Nobody pays the sticker price for a new car, and nobody pays "rack" or list price for a hotel room _ not if they ask the right questions, anyway.
Reservations agents aren't always forthcoming with the lowest room rate, however, even when you ask for it. Or so I've found after years of jockeying for the best possible rates in hundreds of hotels.
To complicate matters, hotels seem to have almost as many different rates these days for the same room as airlines do for the same seat.
There are corporate rates (often 15 percent to 20 percent off the "rack rate" _ the basic, published rate) that anyone can get simply by asking; corporate rates that are limited to employees of companies that have arrangements with the hotel; discounts that come with membership in groups like the American Automobile Association and the American Association of Retired Persons; advance-purchase rates; frequent-guest program rates; and specials that hotels introduce at slow times _ among other deals.
Moreover, the rates you're quoted by calling the hotel directly may be different from the rates you're cited when calling a central 800 reservations number.

▶ Source material
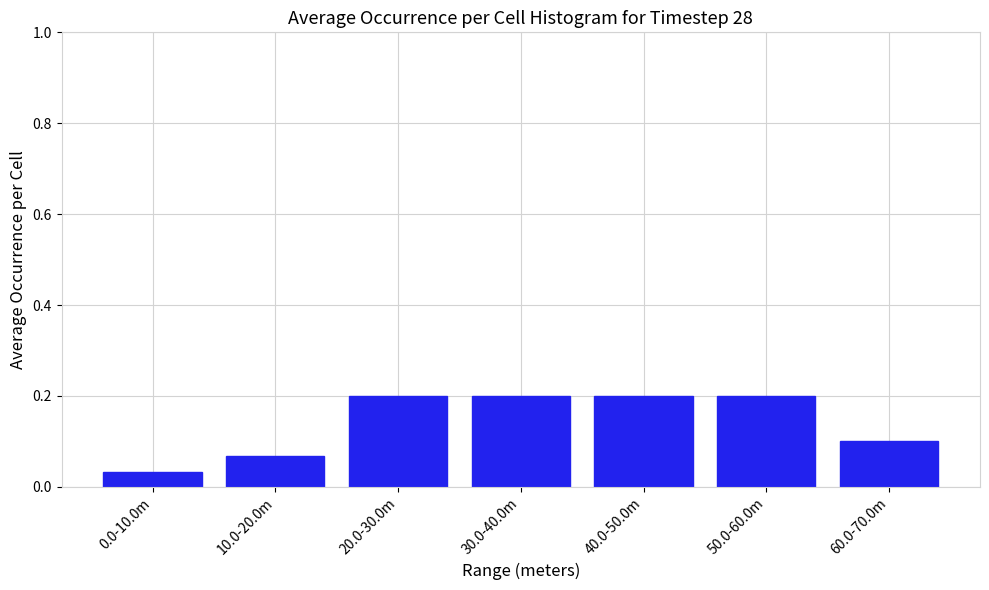

What is the sum of the values at 20.0-30.0m and 40.0-50.0m?

0.4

▶ Questions on the material
[1] Answer these from the article on hotel room rates:
(a) Besides a hotel room's list price, what does the article say nobody pays?
(b) What industry does it say has almost as many rates for the same seat as hotels have for the same room?
(c) How much off the rack rate do corporate rates often come to?
[2] Pick up the article on hotel room rates after its last sentence and carry it on.
You won't need the data for any of this.

▶ Answers per task
[1]
(a) The sticker price for a new car.
(b) Airlines.
(c) Often 15 percent to 20 percent.

[2]
I've found that to get the lowest rate, you have to let the words "Anything cheaper?" be your mantra. And don't be shy about repeating it. When I called for reservations recently at five Pittsburgh hotels, I got up to eight rates in response to this initial request: I need a double room for one night with one bed.
If you're a member of AAA, AARP or any other organization that might bring a price break, remember to ask the hotel if they honor those discounts _ don't expect the reservationists to offer the information. And be prepared to produce proof of membership upon checking in.
Corporate rates are another matter. You don't necessarily have to work for a company that has a corporate arrangement with a particular hotel or even be on a business trip, for that matter, to get a corporate rate. The discount might not be as great as the AAA or AARP rate, but it's certainly less than the rack price.
Still, one of best sources of lower hotel rates comes from the relatively new crop of so-called hotel consolidators, who buy blocks of rooms from hotels at a lower price and pass on a portion of those savings when they re-sell the rooms to travelers who book through them. These discount reservations services are kind of like outlet stores for hotel rooms and were spawned by a hotel industry in which supply exceeds demand in many cities.
For more information, call:
Room Exchange: (800) 846-7000.
Hotel Reservations Network: (800) 964-6835.
RMC Travel: (800) 245-5738.
Quikbook: (800) 789-9887.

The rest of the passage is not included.